Opinion: Time to implement TRPA’s new plan

By Joanne Marchetta

The terrific start to Lake Tahoe’s winter season is a fitting introduction to a year of positive progress for the lake and the communities that surround it. By the time spring breathes renewed life into Lake Tahoe’s ecosystem, many property owners around the basin will be aiming to start some renewal of their own with new rules adopted by the Tahoe Regional Planning Agency Governing Board at the end of 2012.

Approval of the updated Lake Tahoe Regional Plan was a turning point of its own, coming on a wave of unprecedented cooperation and near-unanimous agreement that we must move this basin forward. I want to explain what happens next and settle some misconceptions about what the TRPA board approved in December.

Joanne Marchetta

First, adopted changes fall into two categories — those that take effect this winter and those that are only effective once area plans from local governments are in place. Area plans are the next generation of community plans and they will be reviewed by the Governing Board in a public process. I also want to emphasize that no development projects were approved by the board in December and that regional growth caps for the Tahoe basin remain firmly in place.
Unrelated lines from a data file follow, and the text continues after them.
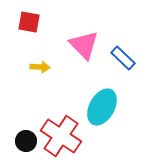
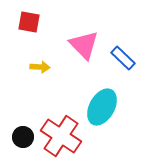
black circle: moved 3 px left, 4 px up
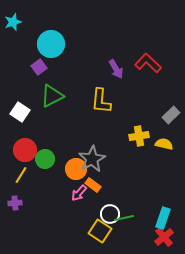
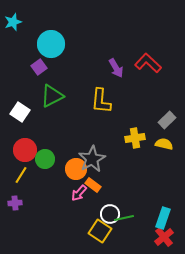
purple arrow: moved 1 px up
gray rectangle: moved 4 px left, 5 px down
yellow cross: moved 4 px left, 2 px down
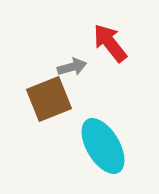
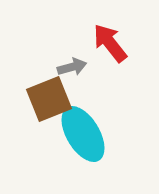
cyan ellipse: moved 20 px left, 12 px up
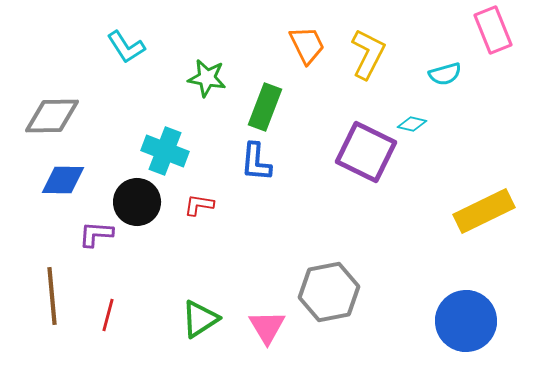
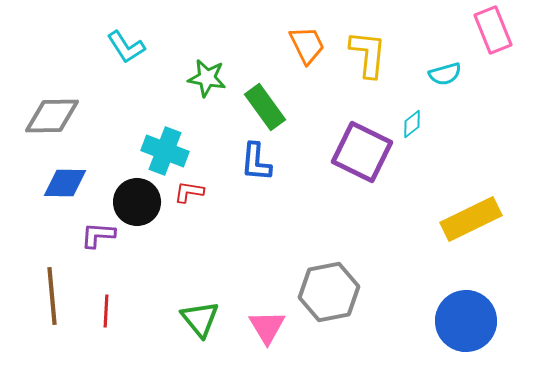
yellow L-shape: rotated 21 degrees counterclockwise
green rectangle: rotated 57 degrees counterclockwise
cyan diamond: rotated 52 degrees counterclockwise
purple square: moved 4 px left
blue diamond: moved 2 px right, 3 px down
red L-shape: moved 10 px left, 13 px up
yellow rectangle: moved 13 px left, 8 px down
purple L-shape: moved 2 px right, 1 px down
red line: moved 2 px left, 4 px up; rotated 12 degrees counterclockwise
green triangle: rotated 36 degrees counterclockwise
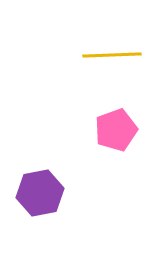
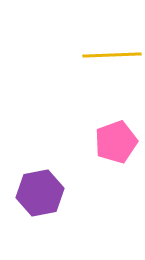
pink pentagon: moved 12 px down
While we hope the updated plan helps many lake-saving projects go from the drawing board to a public forum, environmental redevelopment projects in Lake Tahoe’s town centers will take careful consideration by the community, local governments, land managers, and others. To facilitate more ecosystem restoration on private properties, these projects must use transferred development rights from sensitive stream zones or outlying areas in order to access new height and density incentives in existing town centers. Such projects can be proposed only after the adoption of area plans. There are a limited number of areas, about 10 commercial centers around the lake, where these types of projects would be concentrated in order to foster walkable, bikeable communities.

For residential properties, important improvements are being brought online that are planned to be in effect this summer for properties that have already completed their best management practices for stormwater and erosion control. These amendments allow modest home improvements for some residential properties that were previously impossible. Within certain site constraints, property owners who have a BMP completion certificate can make modest enhancements without exceeding their property’s land coverage, which is the limiting factor for the total square footage of development allowed on each parcel in the Lake Tahoe Basin. With a BMP certificate, disabled access ramps, temporary backyard sheds, and up to 500 square feet of new decking will not count toward a property’s coverage limit. More information on these incentives will be featured in workshops this spring.

For properties that don’t have a BMP completion certificate, you can get started this spring installing simple measures that infiltrate stormwater and help reduce the fine sediment entering Lake Tahoe by contacting your local conservation district or go online.

Changes that only come into effect with an area plan may not be too far away in some locations and a few local governments are expecting to bring their plans to TRPA for review this year. For an area plan to be adopted, it must meet environmental standards and be consistent with the Regional Plan. However, area plans can also propose more innovative ways to regulate land coverage, provide further direction on local community character, and can streamline project permitting to a one-step process — all the more reason for you to contact your city or county planning department and get involved in bringing an environmental plan for your community forward.

I want to be sure the community understands that the purpose of TRPA’s updated plan is to increase environmental restoration and the well-being of Lake Tahoe’s communities. As the Tahoe basin comes together to move out of the negative spiral of decline, TRPA is working to implement land use policies that connect more people to recreation with less reliance on the private automobile. New zoning changes at Heavenly and Edgewood on the South Shore, for example, are intended to do just that, and any projects proposed there in the future will undergo significant environmental review and public input to assure these outcomes.

The positive momentum from the 2012 adoption of the Regional Plan update is a product of the creativity and cooperation of the many people who worked for years to establish a new approach to Lake Tahoe’s continued restoration. We’re poised for the next round of environmental gains to be made and for Lake Tahoe communities to play a greater role in the important work to protect and restore this world-famous region.

Joanne Marchetta is executive director of the Tahoe Regional Planning Agency.